The SECC captures specific deprivation indices related to housing among households. Similarly, under the PMJAY, the inclusion of beneficiaries’ households is based on the deprivation and occupational criteria of the SECC for rural and urban areas.
Thus, Amit Shah’s assertion — that the NPR will be used to implement social welfare policies — is contrary to the evidence available in the public domain. In fact, a significant number of reports state that mostly the SECC and the Aadhar database aid the central and state governments in identifying the right beneficiaries for the social welfare programmes.
The first home minister, Sardar Vallabhbhai Patel, stated that other than the delimitation of territorial constituencies, the major objective of the census was to collect and formulate basic economic data related to means of livelihood, and other economic activities of the individual and the State. Thus, the objective of the government must be explicitly stated behind data collection for updating a database like NPR.
Firstly, the Census of India website states that the NPR database has the twin objectives of collecting demographic and biometric information. A detailed eye on most of the demographic particulars — which the government aims to collect through NPR — will result in a mere duplication of data collected under the decennial Census of 2011.
More nuanced data on the socio-economic status of rural and urban households are accessible to the government under the SECC. Further, the UIDAI has already collected biometric information of Indian residents, which includes citizens and non-citizens, and provided a unique identity number in the form of Aadhar.

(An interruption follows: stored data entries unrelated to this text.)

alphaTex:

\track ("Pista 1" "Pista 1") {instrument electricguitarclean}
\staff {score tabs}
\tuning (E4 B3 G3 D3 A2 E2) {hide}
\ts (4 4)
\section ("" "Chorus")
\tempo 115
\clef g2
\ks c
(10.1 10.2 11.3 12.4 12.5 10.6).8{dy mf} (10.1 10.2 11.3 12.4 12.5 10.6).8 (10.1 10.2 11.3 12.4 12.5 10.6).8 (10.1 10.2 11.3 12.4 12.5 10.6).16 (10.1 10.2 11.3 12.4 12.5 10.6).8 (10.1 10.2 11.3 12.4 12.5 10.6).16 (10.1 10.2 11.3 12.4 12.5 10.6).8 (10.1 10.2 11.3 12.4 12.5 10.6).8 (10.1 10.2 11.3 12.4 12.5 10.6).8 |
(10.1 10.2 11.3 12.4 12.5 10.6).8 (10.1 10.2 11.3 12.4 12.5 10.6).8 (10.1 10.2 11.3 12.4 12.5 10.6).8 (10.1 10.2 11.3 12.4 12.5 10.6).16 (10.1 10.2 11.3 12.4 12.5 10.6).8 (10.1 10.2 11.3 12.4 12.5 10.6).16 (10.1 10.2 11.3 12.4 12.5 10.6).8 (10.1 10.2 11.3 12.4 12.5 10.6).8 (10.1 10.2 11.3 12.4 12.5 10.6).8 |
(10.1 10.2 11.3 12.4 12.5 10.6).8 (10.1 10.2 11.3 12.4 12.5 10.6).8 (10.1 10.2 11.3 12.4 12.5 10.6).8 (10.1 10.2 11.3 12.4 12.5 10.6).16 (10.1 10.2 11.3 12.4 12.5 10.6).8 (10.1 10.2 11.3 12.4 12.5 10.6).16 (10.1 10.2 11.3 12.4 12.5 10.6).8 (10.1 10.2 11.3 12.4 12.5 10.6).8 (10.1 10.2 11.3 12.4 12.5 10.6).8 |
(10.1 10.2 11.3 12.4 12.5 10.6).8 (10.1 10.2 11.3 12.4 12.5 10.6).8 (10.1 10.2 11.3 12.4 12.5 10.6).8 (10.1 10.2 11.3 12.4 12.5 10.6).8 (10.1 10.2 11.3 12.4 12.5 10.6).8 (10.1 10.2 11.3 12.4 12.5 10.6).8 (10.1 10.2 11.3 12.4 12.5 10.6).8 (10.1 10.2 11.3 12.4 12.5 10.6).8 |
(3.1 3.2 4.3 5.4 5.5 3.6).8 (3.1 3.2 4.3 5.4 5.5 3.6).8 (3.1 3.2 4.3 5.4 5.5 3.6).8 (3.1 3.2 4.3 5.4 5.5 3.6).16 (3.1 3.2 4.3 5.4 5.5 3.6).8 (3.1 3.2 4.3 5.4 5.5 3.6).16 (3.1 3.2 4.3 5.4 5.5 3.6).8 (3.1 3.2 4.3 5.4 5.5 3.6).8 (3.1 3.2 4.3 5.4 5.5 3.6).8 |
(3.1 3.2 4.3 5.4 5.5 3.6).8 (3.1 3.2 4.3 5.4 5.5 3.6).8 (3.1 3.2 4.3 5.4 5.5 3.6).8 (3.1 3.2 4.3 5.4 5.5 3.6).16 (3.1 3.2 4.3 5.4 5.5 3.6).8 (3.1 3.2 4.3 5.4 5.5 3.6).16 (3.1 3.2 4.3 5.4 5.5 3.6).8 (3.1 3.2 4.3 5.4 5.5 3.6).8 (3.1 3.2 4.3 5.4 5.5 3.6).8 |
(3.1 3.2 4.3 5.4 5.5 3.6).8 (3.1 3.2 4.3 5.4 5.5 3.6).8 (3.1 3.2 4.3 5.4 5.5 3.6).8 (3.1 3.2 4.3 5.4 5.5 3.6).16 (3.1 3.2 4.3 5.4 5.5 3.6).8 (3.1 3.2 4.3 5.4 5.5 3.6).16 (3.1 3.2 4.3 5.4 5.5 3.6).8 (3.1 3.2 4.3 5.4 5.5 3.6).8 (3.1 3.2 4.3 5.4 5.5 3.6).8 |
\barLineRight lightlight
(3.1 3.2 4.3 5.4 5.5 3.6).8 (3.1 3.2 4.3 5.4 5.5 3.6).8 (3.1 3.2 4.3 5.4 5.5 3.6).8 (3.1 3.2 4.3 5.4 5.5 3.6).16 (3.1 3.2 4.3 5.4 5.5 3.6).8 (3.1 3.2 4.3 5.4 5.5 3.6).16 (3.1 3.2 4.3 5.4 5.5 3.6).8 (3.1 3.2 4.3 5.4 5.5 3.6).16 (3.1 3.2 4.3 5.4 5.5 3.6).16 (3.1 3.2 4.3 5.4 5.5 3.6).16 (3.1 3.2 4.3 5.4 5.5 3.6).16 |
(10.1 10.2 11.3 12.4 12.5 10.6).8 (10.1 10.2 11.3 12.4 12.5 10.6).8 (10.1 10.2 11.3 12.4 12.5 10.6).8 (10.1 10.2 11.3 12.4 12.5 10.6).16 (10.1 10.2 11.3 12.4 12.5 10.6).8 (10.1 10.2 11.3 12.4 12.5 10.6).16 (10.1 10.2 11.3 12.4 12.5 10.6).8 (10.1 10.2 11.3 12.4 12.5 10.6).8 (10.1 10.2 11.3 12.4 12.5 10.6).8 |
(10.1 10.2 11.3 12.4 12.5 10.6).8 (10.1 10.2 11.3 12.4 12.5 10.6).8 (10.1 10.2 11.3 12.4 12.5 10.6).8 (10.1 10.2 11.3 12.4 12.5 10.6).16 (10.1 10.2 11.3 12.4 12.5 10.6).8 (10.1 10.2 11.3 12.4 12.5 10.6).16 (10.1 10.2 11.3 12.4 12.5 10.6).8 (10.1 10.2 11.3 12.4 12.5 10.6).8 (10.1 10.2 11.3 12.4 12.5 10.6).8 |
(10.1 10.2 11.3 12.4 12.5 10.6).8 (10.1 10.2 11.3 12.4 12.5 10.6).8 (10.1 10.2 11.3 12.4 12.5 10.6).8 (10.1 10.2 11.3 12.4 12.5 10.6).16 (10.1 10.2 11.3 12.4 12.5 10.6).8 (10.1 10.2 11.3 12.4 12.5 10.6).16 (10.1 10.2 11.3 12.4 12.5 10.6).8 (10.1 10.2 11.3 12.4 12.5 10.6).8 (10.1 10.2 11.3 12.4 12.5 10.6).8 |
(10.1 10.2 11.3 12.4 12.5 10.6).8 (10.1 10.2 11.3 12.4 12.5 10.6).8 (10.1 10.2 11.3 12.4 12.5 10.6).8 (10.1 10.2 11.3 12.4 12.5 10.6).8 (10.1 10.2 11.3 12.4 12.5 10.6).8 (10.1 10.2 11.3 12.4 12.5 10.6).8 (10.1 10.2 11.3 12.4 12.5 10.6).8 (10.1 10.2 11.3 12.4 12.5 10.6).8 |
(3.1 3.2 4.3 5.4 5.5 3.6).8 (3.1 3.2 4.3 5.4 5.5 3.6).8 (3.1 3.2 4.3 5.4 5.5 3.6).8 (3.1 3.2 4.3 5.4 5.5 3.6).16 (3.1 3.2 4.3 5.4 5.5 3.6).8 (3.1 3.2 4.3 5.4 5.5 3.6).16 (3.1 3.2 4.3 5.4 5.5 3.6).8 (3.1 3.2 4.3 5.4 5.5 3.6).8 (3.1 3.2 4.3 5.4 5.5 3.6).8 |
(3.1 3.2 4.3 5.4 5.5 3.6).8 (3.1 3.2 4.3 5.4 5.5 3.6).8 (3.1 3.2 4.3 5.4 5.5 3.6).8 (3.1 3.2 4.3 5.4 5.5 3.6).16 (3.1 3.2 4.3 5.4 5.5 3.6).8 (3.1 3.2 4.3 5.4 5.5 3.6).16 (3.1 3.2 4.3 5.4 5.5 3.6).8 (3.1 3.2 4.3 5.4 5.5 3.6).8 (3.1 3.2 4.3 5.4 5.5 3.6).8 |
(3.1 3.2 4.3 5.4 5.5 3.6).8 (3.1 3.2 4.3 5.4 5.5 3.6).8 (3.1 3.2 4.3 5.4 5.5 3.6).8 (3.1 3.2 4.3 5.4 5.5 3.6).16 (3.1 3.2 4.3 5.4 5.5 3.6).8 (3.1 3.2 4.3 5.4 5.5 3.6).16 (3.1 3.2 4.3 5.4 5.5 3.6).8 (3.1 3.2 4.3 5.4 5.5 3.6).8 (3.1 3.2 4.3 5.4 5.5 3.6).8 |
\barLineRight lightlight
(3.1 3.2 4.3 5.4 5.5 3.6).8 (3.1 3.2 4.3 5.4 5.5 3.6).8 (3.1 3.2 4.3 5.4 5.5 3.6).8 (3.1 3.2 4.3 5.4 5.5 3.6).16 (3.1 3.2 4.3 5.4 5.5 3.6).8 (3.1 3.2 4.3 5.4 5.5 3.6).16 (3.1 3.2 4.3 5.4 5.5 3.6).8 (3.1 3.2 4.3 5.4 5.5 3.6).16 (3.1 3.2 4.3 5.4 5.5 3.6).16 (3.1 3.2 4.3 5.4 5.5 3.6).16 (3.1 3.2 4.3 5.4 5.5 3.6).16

Nonetheless, the government is not explicitly clear in its intention towards the NPR as the ‘twin objective’ has already fulfilled by the decennial census, SECC and Aadhar card. To put it bluntly, the government is trying to solve a problem that has already been solved.
Secondly, the government is adopting a similar methodology for data collection to update the NPR, as the decennial Census, SECC and Aadhar, which is unlikely to ensure an error-free NPR.
Thirdly, the government doesn’t promise any essential privacy safeguards for those whose information will be incorporated into the NPR database. The NPR data will be as vulnerable as that collected under Aadhar.
Fourth, the government doesn’t promise transparency in collecting data for the NPR. It has not provided any clarification over a recent controversy surrounding the questionnaire for the NPR.
Moreover, reports tell us that the government ‘compromised’ data for electoral benefit.
Finally, past experience shows that the government lacks the capability and expertise in utilising NPR data effectively. The government has even failed to show the real purpose of the NPR database. Amit Shah even told the media that the NPR will be utilised for national security but didn’t go on to explain or substantiate this argument.
The government should ensure that all of its social welfare programmes are designed and funded with future evaluation and review in mind. The government should understand it as necessary tool for evidence-based social welfare policy-making.
The government needs to recruit more graduates of social sciences, law and economic sciences in its public services. Moreover, the government should establish dedicated social welfare policy-making research centres which work across ministries and governments.
Essentially, the government should not compromise its capacity to implement the beneficial and important social welfare policies that India needs in the long term by focusing on the NPR.
(Rakesh Roshan is a student of law at the National Law University, Delhi. This is a personal blog, and the views expressed are the author's own. The Quint neither endorses nor is responsible for them.)